The benefits of the latter are two fold. Firstly it ensures those individuals genuinely interested in the royal family, those googling Prince Charles, Harry and William, are greeted with a fantastic updated showcase with plenty to read and look at. Secondly, it enables the royal family to effectively create their own publicity.
If a monster has been created (which it has particularly in terms of online publications, requiring endless content), then why not feed that monster?
When you visit the websites of Prince Charles, Harry and William, it appears that every event they attend turned into its own news story (written just as a newspaper would write it) with accompanying pictures. From a publisher’s point of view, especially in this post-Levenson age, this is a dream come true, it’s either free or very low cost, with no potential risk of any errors seeing is it has come straight from the horse’s mouth. From the point of view of the royal family, it doesn’t really matter which bits of content are used as the result is an endless stream of publicity, all completely on message.

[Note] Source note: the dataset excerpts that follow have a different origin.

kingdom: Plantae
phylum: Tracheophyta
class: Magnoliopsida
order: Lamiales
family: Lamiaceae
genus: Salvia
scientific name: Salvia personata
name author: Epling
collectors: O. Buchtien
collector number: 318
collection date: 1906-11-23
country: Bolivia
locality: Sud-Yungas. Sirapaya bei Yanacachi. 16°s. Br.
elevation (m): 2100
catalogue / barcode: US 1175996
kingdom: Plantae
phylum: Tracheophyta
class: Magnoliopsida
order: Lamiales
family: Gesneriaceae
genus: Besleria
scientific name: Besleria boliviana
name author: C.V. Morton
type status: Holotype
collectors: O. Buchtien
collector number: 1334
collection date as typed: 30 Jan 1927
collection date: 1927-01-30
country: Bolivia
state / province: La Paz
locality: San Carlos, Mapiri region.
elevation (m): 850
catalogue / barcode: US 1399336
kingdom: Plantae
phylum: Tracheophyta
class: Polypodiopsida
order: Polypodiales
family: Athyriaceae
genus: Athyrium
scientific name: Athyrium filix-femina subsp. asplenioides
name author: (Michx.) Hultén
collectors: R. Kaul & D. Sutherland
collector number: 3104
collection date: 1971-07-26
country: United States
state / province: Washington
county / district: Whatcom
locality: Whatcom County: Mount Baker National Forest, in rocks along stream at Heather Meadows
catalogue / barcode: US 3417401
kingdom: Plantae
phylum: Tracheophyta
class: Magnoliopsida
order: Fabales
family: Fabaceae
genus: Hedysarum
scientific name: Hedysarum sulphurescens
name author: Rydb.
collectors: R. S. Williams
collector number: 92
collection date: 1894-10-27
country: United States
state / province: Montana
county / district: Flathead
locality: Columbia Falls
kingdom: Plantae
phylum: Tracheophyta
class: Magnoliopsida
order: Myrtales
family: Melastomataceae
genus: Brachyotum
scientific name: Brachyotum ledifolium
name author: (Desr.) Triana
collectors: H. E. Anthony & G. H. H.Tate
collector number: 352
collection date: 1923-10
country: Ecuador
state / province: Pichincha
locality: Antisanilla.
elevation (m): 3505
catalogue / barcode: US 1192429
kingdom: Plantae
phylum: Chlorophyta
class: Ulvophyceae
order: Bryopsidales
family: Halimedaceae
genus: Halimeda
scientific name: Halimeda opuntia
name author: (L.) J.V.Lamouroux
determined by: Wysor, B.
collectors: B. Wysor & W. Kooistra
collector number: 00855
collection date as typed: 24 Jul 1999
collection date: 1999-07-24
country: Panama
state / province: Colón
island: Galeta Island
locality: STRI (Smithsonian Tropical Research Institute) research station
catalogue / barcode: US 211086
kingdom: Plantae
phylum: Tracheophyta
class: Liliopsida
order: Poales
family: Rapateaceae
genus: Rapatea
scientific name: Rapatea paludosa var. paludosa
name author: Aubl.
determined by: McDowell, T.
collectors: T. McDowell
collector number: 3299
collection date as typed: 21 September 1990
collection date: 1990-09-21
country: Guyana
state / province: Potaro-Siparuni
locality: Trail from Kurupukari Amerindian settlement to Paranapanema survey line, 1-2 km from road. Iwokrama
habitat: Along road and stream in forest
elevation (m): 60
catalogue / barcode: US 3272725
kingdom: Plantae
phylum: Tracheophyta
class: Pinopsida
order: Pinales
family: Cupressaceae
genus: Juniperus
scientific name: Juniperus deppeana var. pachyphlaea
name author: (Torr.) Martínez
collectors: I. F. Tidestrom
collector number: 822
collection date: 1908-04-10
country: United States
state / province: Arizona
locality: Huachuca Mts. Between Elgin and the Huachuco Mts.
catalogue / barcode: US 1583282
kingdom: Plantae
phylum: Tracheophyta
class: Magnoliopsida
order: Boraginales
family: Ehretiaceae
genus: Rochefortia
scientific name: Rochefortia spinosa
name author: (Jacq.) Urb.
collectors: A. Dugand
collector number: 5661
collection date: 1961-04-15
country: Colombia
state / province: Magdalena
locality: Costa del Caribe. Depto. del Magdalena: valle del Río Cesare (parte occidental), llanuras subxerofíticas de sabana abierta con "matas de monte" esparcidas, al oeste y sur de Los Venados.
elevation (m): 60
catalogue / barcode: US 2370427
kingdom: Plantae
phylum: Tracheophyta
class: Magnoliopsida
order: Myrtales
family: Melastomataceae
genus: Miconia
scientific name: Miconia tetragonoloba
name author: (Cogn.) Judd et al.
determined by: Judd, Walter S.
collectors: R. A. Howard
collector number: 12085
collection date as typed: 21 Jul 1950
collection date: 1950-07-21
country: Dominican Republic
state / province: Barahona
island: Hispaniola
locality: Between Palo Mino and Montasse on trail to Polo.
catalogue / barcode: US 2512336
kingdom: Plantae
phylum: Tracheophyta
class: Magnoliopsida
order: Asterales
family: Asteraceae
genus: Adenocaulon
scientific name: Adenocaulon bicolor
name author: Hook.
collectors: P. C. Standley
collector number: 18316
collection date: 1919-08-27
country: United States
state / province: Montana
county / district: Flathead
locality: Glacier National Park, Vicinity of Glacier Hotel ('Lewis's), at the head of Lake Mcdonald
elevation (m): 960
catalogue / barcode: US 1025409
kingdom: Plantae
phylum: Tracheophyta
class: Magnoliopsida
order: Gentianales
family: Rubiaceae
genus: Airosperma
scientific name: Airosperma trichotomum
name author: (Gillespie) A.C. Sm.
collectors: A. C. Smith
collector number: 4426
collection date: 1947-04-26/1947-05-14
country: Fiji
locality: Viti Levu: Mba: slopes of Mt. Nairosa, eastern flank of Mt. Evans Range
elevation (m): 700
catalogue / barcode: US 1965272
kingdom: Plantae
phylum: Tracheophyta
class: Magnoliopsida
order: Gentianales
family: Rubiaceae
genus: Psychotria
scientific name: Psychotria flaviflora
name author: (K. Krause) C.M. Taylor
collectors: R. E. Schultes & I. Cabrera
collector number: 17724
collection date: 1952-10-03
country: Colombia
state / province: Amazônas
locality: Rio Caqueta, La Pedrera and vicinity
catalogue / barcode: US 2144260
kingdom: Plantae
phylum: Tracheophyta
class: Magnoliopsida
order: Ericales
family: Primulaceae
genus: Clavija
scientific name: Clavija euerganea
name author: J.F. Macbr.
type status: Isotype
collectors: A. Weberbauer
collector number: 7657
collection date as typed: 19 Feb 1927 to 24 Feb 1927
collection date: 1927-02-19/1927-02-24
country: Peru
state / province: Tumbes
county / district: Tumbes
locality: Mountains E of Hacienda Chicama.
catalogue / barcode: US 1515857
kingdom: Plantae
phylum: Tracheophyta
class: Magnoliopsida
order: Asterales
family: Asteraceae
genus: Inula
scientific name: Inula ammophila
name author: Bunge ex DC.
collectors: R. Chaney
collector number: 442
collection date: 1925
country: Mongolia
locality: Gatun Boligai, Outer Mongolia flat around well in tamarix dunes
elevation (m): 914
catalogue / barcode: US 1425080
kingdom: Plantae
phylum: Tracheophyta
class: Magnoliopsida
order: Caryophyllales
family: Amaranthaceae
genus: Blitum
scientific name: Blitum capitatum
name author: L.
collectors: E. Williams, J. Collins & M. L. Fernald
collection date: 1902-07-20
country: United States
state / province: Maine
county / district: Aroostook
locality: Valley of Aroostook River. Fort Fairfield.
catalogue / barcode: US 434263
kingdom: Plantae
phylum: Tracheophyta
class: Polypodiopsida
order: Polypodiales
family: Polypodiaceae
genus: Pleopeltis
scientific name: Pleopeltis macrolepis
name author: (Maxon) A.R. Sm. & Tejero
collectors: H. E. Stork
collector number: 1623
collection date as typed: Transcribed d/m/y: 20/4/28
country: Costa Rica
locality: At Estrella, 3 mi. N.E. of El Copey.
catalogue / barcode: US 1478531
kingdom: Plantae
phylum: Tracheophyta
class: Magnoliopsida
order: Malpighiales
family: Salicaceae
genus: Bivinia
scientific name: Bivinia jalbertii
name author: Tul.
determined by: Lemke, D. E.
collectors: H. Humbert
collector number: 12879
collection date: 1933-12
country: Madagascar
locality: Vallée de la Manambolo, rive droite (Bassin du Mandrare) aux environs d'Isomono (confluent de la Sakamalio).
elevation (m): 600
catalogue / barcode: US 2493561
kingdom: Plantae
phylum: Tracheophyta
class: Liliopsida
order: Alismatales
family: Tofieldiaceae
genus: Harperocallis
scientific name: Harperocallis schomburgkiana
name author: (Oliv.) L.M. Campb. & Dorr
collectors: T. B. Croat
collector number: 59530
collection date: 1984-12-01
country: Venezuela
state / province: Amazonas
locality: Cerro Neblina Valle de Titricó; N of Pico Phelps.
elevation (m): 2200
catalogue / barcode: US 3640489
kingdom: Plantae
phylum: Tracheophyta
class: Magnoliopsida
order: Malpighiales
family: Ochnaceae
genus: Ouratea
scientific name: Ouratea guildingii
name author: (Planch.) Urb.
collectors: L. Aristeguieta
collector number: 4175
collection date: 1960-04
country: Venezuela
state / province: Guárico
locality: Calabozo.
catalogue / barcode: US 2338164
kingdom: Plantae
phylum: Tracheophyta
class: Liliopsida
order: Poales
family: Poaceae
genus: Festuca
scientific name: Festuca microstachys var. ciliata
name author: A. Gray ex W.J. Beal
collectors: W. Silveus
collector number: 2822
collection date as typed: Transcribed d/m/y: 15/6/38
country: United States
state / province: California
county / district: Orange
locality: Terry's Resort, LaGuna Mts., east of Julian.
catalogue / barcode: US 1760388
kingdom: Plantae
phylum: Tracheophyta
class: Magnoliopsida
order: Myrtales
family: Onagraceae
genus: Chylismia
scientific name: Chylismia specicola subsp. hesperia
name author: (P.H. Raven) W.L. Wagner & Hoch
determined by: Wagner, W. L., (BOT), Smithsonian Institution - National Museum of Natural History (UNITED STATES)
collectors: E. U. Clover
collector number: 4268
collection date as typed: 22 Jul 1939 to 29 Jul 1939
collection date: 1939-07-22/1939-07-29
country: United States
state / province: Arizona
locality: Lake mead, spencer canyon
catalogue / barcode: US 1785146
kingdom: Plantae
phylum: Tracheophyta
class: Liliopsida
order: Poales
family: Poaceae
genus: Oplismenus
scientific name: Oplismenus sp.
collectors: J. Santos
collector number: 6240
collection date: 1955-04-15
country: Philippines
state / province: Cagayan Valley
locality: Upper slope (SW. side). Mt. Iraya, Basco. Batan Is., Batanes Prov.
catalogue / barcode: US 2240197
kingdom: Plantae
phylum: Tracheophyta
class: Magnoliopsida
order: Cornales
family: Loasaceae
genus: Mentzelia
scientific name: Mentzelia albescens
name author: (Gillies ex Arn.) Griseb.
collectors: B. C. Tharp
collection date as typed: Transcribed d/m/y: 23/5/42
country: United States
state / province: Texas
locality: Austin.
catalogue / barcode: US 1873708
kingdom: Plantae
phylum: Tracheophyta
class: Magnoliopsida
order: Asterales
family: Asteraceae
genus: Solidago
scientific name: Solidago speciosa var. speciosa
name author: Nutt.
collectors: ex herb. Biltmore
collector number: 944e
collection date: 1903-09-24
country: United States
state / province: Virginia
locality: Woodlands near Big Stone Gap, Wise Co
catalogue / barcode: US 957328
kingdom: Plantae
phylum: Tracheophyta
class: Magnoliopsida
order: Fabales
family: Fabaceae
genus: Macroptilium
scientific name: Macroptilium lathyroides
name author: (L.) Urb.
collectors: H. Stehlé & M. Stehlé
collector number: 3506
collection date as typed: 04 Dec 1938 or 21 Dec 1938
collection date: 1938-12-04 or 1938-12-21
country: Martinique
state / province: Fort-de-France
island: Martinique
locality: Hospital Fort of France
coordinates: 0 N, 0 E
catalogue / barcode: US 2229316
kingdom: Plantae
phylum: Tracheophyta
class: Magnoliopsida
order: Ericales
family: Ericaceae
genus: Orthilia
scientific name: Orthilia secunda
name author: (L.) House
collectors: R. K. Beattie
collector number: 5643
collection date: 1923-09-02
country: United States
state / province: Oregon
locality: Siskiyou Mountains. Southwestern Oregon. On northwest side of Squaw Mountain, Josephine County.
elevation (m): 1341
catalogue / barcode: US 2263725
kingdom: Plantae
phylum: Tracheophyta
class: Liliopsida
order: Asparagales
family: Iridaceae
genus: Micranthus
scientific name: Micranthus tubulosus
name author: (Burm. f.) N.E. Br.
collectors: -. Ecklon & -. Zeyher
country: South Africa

Let’s have a look at Prince Harry’s website. A recent story is about Prince Harry having tea with Michelle Obama. Published in 3rd person, with a nice photograph, and it goes like this…
Prince Harry was very pleased to host The First Lady of the United States Mrs Michelle Obama for tea at Kensington Palace this morning. They discussed their shared interest in support for veterans and their families. His Royal Highness was also interested to hear from the First Lady about the Let Girls Learn initiative to further adolescent girls’ education around the world, which is the focus of her visit to the United Kingdom.
(you see how the article names everything that everyone involved is wanting to promote and raise awareness of)
Any news outlet is free to use this story with its pictures and fill their pages with what their readers will think is a great news story about Prince Harry. And have they done?
Yup, the Mail, People, USmagazine, Independent, have all run the story about Prince Harry and Michelle Obama pretty much exactly as it was written by the Palace. There would never have been enough space to let all those journalists in the room, but through using their website and creating the content, the result is the Palace have enabled that story tonbe churned around the globe.
Here we have another example. The Palace published this story about Prince Harry attending a service of dedication for the Bastion Memorial along with a nice photo.
And here’s where that story ended up: the BBC, Daily Mail, Telegraph, Hello and numerous local others. It doesn’t even matter if it was only used by the online versions of these publications as the increasing numbers of people read the news online, plus there is a chance of greater reach through social shares.
Of course, there are many ways in which publicity can be done. I still believe there is plenty of room for sit-down interviews, allowing journalists to accompany you and write about you and pitching specific articles/stories and lines to specific journalists and publications.
But perhaps in time, these traditional methods could seem old fashioned. As result of the digital revolution, the internet has created a new route to publicity for those who are well known, and that is to create your own content and share it to the media. If the digital age has created a monster, then why shouldn’t well-known people with content rich lives feed it?